A single container would be responsible for responding to requests via the URL www.teste.com
, just like a load balancer. This container would receive the requests of the paths and, depending on the path, would make another request for a second container. This strategy is up to you.

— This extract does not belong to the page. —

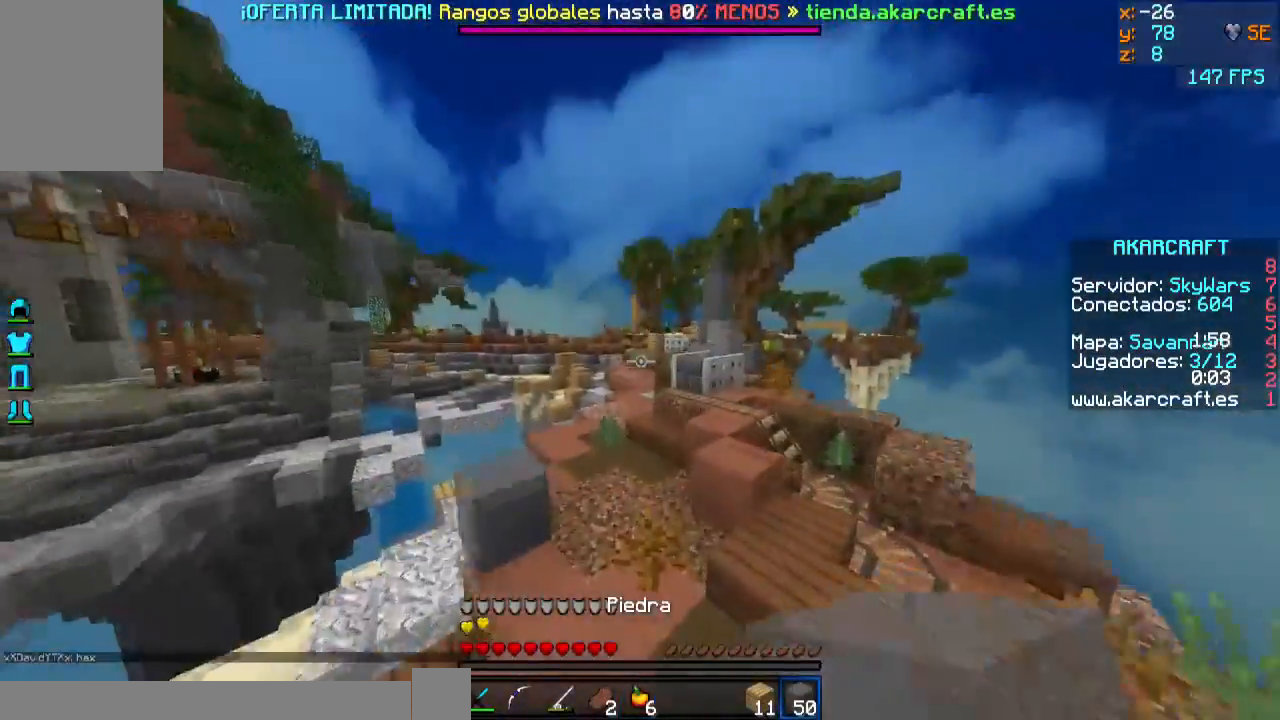
{"keys": ["w"], "mouse": [], "events": [[251, "a", "down"], [401, "a", "up"]]}
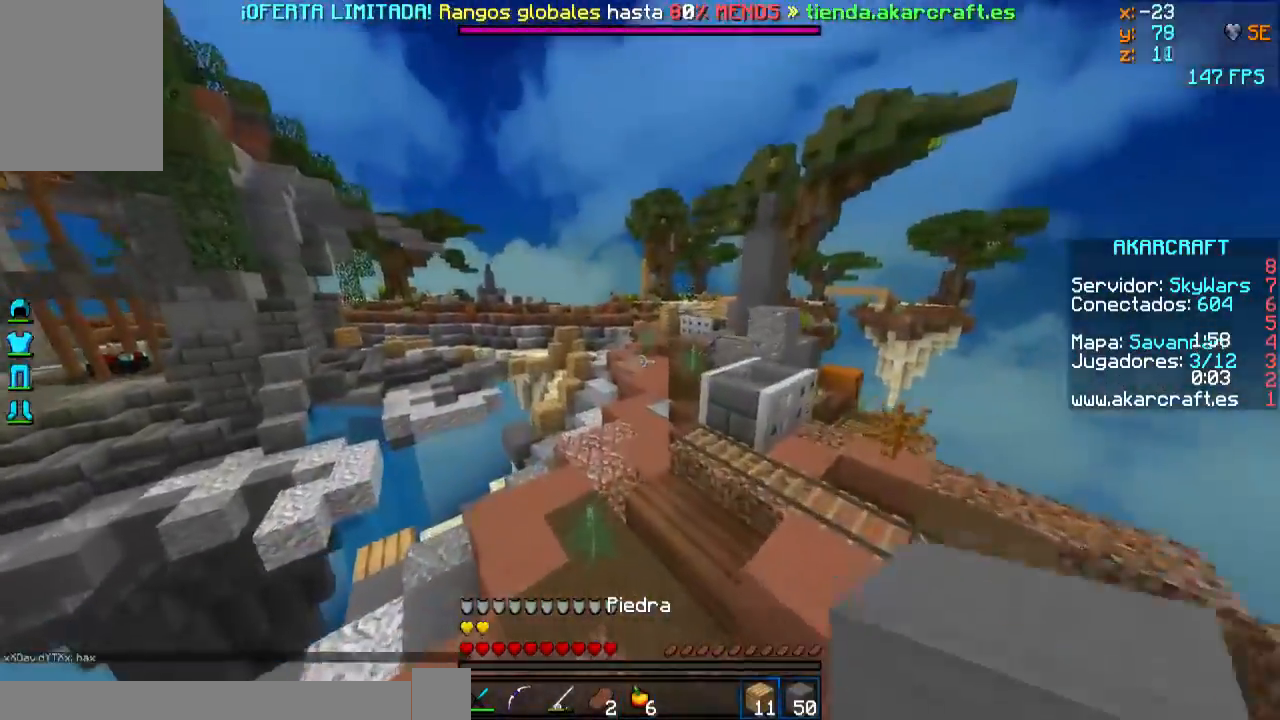
{"keys": ["w"], "mouse": ["right"], "events": [[100, "a", "down"], [250, "a", "up"], [450, "mouse_right", "down"]]}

For my load balancer, I wrote a code in Go that receives the request and passes it to another server based on the path called:
package main
import (
"fmt"
"io/ioutil"
"log"
"net/http"
)
func router(w http.ResponseWriter, r *http.Request) {
var url string
switch r.URL.Path {
case "/stack":
url = "http://app1.dev" + r.URL.Path
case "/overflow":
url = "http://app2.dev" + r.URL.Path
default:
url = "http://app3.dev" + r.URL.Path
}
resp, err := http.Get(url)
if err != nil {
w.WriteHeader(500)
w.Write([]byte(fmt.Sprintf("Could not call '%s'.\n", url)))
}
body, err := ioutil.ReadAll(resp.Body)
if err != nil {
w.WriteHeader(500)
w.Write([]byte(fmt.Sprintf("Could not read '%s'.\n", url)))
}
w.WriteHeader(resp.StatusCode)
w.Write(body)
}
func main() {
http.HandleFunc("/", router)
err := http.ListenAndServe(":80", nil)
if err != nil {
log.Fatal("ListenAndServe: ", err)
}
}
To orchestrate the containers, I chose to write a docker-compose.yml
, in which I discriminate all the containers of the application:
mm_lb:
image: mm/lb:latest
container_name: mm_lb
links:
- mm_app1:app1.dev
- mm_app2:app2.dev
- mm_app3:app3.dev
ports:
- "80"
mm_app1:
image: mm/app1:latest
container_name: mm_app1
ports:
- "80"
mm_app2:
image: mm/app2:latest
container_name: mm_app2
ports:
- "80"
mm_app3:
image: mm/app3:latest
container_name: mm_app3
ports:
- "80"
Notice that the setting for the mm_lb
container creates links with other containers. This is how I can call them from the load balancer which, in turn, responds to the main URL.